O que significa tecnicamente “permanentemente sombreado”

A expressão parece simples, mas descreve um fenómeno específico. A Lua está ligeiramente inclinada em relação ao Sol, porque o seu eixo de rotação tem uma inclinação reduzida. Em crateras profundas perto dos pólos, isso chega para que o fundo nunca receba luz solar directa. É quase como se o Sol apenas roçasse o horizonte.

Com isso, as temperaturas mantêm-se extremamente baixas, muitas vezes mais frias do que à superfície de Plutão. Em ambientes destes, a água não se evapora facilmente e pode permanecer congelada durante períodos geológicos - desde que lá chegue e não seja deslocada antes.

Riscos e oportunidades para a futura exploração lunar

Para o planeamento espacial, este estudo traz duas mensagens em simultâneo: menos segurança na planificação, mas também mais clareza científica. Quem conceber agora uma base lunar terá de contar mais com importações, prever maiores reservas e avaliar fontes alternativas de recursos, como o oxigénio extraído da rocha lunar.

Ao mesmo tempo, o resultado obriga a dados melhores e a modelos mais rigorosos. Qualquer agência que queira pousar um módulo perto dos pólos sabe agora que, sem um reconhecimento prévio minucioso feito por um orbitador, arrisca aterragem no sítio errado - e com o tanque vazio dentro de um “cratera de gelo”.

Na prática, isso também significa que a tecnologia de perfuração, os sistemas de extracção e as unidades de processamento terão de funcionar com concentrações muito baixas. Em vez de explorar alguns grandes blocos de gelo, pode ser necessário processar enormes quantidades de poeira durante anos para obter volumes de água relevantes.

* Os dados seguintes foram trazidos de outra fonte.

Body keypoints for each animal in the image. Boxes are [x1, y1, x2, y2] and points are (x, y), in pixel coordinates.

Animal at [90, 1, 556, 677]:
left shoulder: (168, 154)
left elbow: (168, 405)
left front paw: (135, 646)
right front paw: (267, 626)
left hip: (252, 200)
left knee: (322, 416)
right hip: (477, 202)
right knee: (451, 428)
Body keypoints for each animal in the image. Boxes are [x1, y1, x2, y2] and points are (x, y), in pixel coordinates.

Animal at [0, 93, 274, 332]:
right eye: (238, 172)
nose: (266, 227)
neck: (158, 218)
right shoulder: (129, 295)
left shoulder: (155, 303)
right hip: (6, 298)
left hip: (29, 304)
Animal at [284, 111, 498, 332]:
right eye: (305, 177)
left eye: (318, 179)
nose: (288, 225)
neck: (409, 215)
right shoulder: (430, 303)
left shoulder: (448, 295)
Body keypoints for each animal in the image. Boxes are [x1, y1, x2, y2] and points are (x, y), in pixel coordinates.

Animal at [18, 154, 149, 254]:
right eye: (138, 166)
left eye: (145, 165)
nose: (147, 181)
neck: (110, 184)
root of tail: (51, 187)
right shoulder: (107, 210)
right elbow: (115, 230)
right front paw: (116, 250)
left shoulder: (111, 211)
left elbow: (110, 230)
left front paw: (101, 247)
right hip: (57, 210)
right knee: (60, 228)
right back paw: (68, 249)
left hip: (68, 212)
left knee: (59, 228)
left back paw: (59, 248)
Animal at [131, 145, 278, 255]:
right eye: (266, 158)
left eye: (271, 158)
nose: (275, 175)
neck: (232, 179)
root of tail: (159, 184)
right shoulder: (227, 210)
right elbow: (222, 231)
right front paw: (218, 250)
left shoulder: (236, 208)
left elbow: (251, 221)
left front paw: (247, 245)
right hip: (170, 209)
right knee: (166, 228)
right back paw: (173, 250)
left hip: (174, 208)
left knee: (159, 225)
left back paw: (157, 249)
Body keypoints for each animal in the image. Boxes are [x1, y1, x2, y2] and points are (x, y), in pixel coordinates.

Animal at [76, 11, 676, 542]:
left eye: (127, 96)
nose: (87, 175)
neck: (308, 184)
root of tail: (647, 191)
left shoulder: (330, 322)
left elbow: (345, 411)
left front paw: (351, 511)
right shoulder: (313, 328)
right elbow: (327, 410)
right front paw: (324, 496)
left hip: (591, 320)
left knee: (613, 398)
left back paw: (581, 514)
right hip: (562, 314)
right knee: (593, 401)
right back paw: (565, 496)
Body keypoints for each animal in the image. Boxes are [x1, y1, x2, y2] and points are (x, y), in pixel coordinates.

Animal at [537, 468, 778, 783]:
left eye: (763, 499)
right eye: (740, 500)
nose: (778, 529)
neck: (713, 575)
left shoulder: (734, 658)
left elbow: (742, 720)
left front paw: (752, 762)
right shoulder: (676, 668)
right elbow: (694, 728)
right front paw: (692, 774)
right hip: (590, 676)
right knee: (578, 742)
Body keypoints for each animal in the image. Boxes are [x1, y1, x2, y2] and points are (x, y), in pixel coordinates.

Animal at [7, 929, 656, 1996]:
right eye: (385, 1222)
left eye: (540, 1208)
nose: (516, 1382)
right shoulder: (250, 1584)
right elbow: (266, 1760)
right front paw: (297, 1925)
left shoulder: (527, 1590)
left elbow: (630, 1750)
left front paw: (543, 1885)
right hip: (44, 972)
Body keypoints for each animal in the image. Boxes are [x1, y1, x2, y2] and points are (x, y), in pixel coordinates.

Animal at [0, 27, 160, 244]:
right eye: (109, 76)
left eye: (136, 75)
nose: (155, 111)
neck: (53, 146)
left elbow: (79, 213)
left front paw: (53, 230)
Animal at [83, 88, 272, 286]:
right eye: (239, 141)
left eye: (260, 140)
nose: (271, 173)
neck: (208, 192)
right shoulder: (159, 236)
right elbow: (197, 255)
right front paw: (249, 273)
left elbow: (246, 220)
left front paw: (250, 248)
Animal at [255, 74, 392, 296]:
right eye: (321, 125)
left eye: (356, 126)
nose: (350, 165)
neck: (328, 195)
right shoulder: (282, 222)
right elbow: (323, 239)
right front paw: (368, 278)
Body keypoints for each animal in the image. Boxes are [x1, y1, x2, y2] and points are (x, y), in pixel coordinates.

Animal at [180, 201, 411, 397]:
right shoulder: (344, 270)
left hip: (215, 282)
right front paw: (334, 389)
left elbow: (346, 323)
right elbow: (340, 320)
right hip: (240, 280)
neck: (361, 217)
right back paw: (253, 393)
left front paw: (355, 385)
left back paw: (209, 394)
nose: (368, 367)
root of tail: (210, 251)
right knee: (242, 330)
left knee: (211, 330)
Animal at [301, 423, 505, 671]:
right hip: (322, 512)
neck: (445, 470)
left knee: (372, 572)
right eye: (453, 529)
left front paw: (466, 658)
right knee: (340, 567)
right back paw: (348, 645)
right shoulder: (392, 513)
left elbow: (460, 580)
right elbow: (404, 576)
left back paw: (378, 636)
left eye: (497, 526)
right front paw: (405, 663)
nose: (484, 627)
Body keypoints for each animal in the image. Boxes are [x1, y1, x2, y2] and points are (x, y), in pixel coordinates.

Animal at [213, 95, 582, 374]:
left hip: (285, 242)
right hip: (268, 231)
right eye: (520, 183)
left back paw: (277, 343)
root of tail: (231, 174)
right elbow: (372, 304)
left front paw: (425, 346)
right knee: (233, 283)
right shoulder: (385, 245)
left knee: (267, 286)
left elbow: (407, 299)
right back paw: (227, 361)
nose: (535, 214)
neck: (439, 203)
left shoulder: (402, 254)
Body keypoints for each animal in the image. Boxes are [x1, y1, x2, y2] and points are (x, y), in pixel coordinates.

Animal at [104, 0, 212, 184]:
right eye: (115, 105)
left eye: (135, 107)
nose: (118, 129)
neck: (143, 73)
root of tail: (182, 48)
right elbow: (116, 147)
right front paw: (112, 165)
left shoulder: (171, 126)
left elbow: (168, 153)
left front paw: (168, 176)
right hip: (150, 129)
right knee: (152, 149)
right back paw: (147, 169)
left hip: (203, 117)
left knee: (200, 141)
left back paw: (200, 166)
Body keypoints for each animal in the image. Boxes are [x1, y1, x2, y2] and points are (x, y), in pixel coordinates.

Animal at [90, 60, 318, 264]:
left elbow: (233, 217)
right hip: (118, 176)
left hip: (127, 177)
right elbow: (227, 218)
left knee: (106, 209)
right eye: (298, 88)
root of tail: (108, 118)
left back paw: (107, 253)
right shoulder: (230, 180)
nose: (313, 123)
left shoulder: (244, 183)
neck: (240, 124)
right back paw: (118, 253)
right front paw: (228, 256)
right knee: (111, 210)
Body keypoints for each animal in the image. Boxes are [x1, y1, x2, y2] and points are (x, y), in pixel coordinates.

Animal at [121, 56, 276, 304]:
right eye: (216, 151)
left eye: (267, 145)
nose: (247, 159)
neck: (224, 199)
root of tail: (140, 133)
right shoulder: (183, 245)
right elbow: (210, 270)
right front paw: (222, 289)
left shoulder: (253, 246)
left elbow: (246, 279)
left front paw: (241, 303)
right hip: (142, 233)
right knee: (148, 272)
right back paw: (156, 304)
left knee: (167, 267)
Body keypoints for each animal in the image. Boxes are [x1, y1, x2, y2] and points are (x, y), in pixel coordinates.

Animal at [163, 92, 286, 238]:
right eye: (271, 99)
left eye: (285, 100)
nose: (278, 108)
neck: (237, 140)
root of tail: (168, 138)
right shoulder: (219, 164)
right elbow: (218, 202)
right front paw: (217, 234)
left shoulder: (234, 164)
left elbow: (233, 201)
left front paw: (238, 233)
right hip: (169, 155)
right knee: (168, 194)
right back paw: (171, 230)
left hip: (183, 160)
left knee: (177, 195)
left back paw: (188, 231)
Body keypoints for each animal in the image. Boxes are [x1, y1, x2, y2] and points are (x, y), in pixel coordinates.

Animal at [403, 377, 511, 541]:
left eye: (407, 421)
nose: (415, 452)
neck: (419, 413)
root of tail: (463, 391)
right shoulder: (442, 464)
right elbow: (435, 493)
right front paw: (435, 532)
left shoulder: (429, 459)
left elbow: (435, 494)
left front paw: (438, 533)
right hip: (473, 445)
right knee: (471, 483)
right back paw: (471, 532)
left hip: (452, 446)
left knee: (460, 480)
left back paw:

Para a ciência, este estudo abre ainda outra leitura sobre a história da Lua. Se houver menos gelo nas depressões polares, isso sugere um passado mais dinâmico: impactos, deslizamentos e processos térmicos podem ter redistribuído ou destruído parte desses antigos depósitos. Cada novo conjunto de dados reforça a ideia de que a Lua é menos um congelador parado no tempo e mais um corpo celeste complexo e activo do que se pensou durante muito tempo.